Speaking alongside former Secretary of State Condoleeza Rice and former Defense Secretary Jim Mattis at Stanford University, Blinken said U.S.-China policy on Taiwan had proven “incredibly successful” for decades, with both sides prioritizing the maintenance of peace.

But he said that was no longer the case.

“There has been a change in the approach from Beijing toward Taiwan in recent years,” Blinken said. “Instead of sticking with the status quo that was established in a positive way, a fundamental decision [was made] that the status quo was no longer acceptable and that Beijing was determined to pursue reunification on a much faster timeline.” 

“If peaceful means didn’t work, then it would employ coercive means – and possibly, if coercive means don’t work, maybe forceful means – to achieve its objectives,” he said. “And that is what is profoundly disrupting the status quo and creating tremendous tensions.”

Blinken said U.S. pledges to defend Taiwan in the event of an invasion from Beijing – eschewing decades of “strategic ambiguity” about whether the U.S. would directly confront China – had been forced by the elevated threats of such an event, which he said would be devastating.

“On semiconductors, if Taiwanese production were disrupted as a result of a crisis, you would have an economic crisis around the world,” Blinken said. “So there’s a profound stake not just for us but for countries around the world in preserving peace and stability when it comes to Taiwan and the straits, and to making sure that the differences that exist are resolved peacefully. So that’s why we’ve been so engaged on this.”
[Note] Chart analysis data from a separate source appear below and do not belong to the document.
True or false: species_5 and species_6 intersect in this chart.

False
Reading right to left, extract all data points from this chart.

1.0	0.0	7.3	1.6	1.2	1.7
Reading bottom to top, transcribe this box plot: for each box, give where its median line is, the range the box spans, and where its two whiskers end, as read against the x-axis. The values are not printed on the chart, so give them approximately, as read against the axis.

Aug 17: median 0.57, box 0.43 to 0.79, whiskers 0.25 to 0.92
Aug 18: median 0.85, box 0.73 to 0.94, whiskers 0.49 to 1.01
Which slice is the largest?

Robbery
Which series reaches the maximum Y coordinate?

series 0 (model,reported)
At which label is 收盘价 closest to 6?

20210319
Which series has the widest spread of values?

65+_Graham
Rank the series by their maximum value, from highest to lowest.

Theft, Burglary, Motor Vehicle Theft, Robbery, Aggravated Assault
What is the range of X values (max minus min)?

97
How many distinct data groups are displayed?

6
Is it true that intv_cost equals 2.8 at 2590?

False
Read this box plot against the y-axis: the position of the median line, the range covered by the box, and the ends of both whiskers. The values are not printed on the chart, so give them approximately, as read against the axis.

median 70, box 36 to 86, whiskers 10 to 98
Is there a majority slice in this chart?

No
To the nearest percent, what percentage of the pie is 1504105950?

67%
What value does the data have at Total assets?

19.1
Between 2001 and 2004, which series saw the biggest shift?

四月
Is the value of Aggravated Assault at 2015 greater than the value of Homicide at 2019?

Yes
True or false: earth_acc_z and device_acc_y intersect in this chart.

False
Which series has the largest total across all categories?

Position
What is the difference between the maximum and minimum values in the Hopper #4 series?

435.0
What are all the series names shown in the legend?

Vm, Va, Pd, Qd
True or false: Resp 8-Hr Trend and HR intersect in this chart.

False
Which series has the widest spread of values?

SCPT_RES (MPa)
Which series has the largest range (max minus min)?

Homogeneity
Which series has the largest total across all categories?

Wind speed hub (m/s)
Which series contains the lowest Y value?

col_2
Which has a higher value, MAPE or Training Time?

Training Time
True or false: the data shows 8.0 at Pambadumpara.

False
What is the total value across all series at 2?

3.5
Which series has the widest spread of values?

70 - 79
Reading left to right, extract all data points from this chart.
Kharis Templeman, an expert on Taiwan at Stanford University’s Hoover Institution who attended Blinken’s talk on Monday, said that his comments reflected a changing situation between Beijing and Taiwan.

“It’s fair to say the majority view in the Biden administration is that Xi has moved from deterring independence as his top priority, to making progress toward unification,” said Templeman. But he added that “the comment about a ‘much faster timeline’ is a bit misleading.”

“Faster than what?” he said. “Faster than waiting indefinitely, but nothing more certain than that. I do not see a consensus within the administration that Xi has set a concrete deadline for achieving unification, or even that it needs to happen while he is still in charge. Anyone who tells you a specific deadline is reading too much into the tea leaves.”

The comments came as the United States seeks to ramp up military support for Taiwan in the wake of Russia’s Feb. 24 invasion of Ukraine, which has raised global concerns about the threat of a similar invasion of Taiwan.

Senate Armed Services Chairman Jack Reed (D-R.I.) last week filed an amendment to the 2023 National Defense Authorization Act that doubles military aid to Taiwan to over $10 billion, doubling the $4.5 billion initially proposed by Senate Foreign Relations Chairman Bob Menendez (D-N.J.). The Senate is expected to vote on the bill next month.